Your instructions –
Find each line in the records below that contains the word "lowest" and copy those lines out. Case counts.

________________

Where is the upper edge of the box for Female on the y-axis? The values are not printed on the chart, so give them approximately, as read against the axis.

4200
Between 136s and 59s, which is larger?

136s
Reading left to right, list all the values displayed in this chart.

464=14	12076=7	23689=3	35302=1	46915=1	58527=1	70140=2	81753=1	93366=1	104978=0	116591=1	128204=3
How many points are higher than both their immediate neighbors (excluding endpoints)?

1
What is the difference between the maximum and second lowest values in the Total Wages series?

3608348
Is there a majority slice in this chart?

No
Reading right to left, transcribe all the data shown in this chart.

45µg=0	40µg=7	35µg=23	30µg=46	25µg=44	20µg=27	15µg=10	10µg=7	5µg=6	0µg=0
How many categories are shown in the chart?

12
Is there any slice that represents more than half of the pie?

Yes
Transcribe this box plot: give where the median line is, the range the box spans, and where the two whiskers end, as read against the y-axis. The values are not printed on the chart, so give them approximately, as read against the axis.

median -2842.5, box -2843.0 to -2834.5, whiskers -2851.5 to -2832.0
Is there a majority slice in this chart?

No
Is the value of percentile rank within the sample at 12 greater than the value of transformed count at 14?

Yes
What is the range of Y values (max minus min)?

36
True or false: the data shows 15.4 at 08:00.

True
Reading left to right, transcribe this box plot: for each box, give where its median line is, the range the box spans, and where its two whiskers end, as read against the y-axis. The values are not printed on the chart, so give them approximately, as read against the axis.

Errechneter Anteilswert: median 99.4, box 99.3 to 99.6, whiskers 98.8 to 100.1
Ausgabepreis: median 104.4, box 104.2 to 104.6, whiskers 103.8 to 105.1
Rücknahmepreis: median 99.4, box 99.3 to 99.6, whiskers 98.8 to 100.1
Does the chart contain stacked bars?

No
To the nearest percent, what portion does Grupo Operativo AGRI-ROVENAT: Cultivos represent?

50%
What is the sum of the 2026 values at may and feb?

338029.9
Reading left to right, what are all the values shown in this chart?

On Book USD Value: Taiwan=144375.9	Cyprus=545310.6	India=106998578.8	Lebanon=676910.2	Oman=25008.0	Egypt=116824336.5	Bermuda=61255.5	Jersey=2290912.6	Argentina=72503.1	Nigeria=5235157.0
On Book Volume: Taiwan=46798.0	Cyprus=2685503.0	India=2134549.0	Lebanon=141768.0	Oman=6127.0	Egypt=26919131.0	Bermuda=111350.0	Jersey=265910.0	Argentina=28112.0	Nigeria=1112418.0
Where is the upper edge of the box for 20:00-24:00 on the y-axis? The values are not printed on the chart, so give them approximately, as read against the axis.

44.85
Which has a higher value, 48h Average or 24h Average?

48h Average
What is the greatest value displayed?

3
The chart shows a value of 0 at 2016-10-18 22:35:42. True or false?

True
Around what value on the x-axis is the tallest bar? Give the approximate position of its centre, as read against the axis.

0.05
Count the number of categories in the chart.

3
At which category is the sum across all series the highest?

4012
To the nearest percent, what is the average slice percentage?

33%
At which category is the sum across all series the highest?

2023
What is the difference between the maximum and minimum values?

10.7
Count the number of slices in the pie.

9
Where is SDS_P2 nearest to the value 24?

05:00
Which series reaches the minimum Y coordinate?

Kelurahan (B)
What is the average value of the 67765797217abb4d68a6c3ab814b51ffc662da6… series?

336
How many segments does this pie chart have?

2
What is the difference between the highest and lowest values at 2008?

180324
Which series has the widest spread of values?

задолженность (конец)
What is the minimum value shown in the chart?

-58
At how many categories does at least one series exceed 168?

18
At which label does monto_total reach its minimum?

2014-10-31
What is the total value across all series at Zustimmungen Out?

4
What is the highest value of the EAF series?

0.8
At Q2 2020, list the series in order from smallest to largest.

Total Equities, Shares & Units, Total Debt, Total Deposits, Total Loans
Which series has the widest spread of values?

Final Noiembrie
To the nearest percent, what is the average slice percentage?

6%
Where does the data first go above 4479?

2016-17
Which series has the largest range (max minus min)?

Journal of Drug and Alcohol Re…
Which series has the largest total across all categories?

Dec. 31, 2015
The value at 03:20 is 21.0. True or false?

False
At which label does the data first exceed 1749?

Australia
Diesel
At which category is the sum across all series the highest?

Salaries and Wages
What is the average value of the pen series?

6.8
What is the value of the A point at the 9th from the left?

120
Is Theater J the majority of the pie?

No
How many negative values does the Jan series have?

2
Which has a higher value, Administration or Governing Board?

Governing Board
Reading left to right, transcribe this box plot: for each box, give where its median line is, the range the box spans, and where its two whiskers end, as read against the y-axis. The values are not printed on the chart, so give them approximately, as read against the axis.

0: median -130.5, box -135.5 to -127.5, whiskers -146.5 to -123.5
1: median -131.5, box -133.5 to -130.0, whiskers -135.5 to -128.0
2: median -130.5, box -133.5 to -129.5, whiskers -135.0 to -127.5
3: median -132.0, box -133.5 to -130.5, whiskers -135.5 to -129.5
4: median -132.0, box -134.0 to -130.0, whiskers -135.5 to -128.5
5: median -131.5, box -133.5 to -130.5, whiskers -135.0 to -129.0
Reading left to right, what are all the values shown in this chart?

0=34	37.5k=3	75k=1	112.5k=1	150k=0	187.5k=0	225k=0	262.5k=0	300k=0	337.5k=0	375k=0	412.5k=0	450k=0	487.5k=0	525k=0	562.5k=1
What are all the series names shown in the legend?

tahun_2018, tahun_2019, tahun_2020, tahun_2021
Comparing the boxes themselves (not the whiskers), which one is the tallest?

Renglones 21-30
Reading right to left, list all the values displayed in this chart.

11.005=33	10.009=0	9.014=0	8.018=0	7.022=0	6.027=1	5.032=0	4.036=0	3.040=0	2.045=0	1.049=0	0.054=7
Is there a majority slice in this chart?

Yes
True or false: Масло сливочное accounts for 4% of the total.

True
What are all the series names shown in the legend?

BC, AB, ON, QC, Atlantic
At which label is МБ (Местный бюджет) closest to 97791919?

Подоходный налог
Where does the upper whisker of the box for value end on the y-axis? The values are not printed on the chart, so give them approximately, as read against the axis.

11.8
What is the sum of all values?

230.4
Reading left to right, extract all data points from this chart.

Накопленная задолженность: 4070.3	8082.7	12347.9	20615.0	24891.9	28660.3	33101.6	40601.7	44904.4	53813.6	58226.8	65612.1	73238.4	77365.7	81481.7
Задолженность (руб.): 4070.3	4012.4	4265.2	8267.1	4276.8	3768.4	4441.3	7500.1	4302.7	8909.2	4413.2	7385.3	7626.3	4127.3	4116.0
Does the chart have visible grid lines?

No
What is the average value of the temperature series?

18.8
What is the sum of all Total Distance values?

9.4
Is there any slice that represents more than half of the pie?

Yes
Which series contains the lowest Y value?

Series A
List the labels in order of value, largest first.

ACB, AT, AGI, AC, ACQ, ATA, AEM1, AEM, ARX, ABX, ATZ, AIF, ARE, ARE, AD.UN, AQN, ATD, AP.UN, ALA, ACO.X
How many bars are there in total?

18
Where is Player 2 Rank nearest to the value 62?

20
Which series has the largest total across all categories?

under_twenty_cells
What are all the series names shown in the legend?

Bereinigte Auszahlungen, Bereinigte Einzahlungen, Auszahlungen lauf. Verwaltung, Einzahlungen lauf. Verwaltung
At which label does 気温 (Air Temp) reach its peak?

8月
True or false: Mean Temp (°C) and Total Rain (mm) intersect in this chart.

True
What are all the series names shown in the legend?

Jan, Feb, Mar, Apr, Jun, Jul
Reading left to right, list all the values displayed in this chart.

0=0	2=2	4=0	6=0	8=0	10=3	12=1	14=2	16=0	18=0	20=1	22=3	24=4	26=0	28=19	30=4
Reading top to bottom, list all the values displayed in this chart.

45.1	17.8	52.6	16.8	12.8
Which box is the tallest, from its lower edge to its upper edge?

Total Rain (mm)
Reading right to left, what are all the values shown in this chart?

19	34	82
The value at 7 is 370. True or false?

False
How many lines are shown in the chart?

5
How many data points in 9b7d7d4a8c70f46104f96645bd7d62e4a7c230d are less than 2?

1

________________

Response to this task –
What is the difference between the maximum and second lowest values in the Total Wages series?
What is the difference between the highest and lowest values at 2008?
Which series contains the lowest Y value?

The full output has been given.